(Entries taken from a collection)

== Segment start ==

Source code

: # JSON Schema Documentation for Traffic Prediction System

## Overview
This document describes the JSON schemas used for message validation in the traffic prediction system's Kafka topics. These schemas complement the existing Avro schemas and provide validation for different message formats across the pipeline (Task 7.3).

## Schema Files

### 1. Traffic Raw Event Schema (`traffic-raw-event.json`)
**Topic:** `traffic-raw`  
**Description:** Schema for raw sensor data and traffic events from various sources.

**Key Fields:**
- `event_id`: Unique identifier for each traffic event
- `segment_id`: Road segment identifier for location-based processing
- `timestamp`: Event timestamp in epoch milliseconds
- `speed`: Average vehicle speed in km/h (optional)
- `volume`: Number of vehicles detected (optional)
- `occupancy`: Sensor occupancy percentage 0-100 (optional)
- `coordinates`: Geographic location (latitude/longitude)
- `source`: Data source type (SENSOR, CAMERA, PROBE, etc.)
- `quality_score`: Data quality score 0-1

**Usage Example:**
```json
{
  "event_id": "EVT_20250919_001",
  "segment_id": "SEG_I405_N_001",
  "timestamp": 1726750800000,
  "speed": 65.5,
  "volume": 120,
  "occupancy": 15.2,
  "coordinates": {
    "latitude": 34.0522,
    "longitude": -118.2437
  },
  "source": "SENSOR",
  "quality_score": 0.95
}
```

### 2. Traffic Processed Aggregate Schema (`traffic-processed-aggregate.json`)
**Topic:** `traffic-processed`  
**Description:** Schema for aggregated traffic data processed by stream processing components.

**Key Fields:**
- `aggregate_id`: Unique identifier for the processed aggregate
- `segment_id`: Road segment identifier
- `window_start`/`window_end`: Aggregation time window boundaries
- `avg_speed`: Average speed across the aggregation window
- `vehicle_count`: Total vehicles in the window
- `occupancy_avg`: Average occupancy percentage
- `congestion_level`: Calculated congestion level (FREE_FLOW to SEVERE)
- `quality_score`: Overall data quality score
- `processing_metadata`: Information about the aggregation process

== Segment end ==

* **Brief**: What is wanted is every line from the first line of the entries through the line that contains "each traffic event", given again exactly.

* **Final answer**:
Source code

: # JSON Schema Documentation for Traffic Prediction System

## Overview
This document describes the JSON schemas used for message validation in the traffic prediction system's Kafka topics. These schemas complement the existing Avro schemas and provide validation for different message formats across the pipeline (Task 7.3).

## Schema Files

### 1. Traffic Raw Event Schema (`traffic-raw-event.json`)
**Topic:** `traffic-raw`  
**Description:** Schema for raw sensor data and traffic events from various sources.

**Key Fields:**
- `event_id`: Unique identifier for each traffic event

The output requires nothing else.